All of lore.kernel.org
 help / color / mirror / Atom feed
* [PATCH net-next] r8152: reduce memory copy for rx
@ 2014-12-03  5:14 Hayes Wang
  2014-12-03  6:07 ` Eric Dumazet
  0 siblings, 1 reply; 5+ messages in thread
From: Hayes Wang @ 2014-12-03  5:14 UTC (permalink / raw)
  To: netdev; +Cc: nic_swsd, linux-kernel, linux-usb, Hayes Wang

If the data size is more than half of the AGG_BUG_SZ, allocate a new
rx buffer and use skb_clone() to avoid the memory copy.

The original method is that allocate the memory and copy data for each
packet in a rx buffer. The new one is that when the data size for a rx
buffer is more than RX_THRESHOLD_CLONED, allocate a new rx buffer and
use skb_clone for each packet in the rx buffer.
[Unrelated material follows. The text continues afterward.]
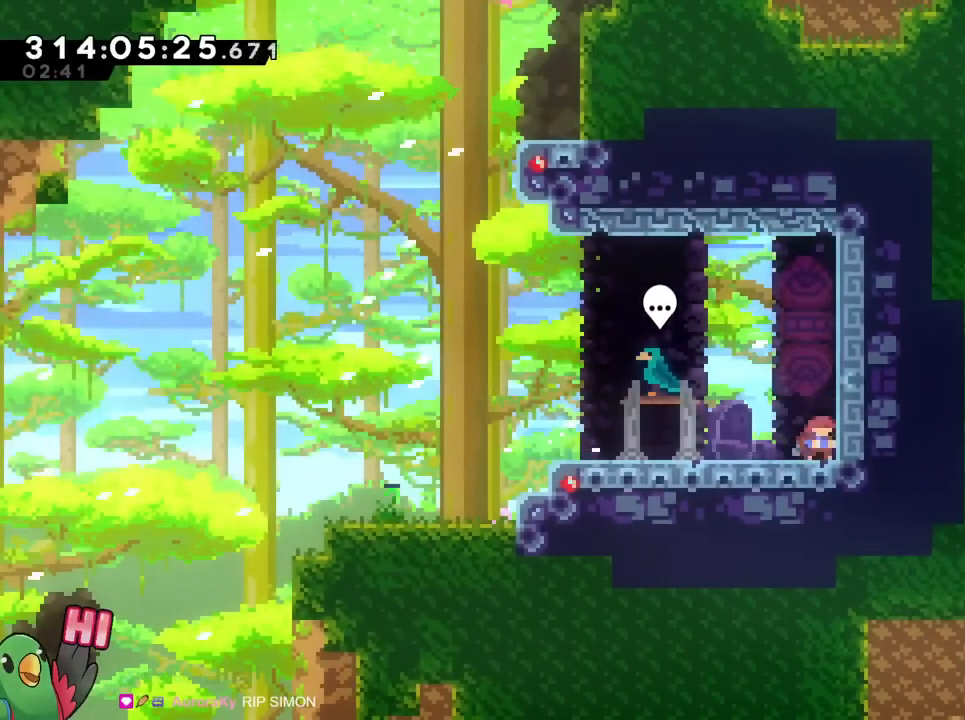
{"buttons": [], "left_stick": "center", "right_stick": "center", "events": [[33, "Y", "down"], [133, "L2", "up"], [133, "Y", "up"], [133, "left_stick", "center"]]}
According to the
experiment, the new mothod has better performance.

Signed-off-by: Hayes Wang <hayeswang@realtek.com>
---
 drivers/net/usb/r8152.c | 110 +++++++++++++++++++++++++++++++++---------------
 1 file changed, 77 insertions(+), 33 deletions(-)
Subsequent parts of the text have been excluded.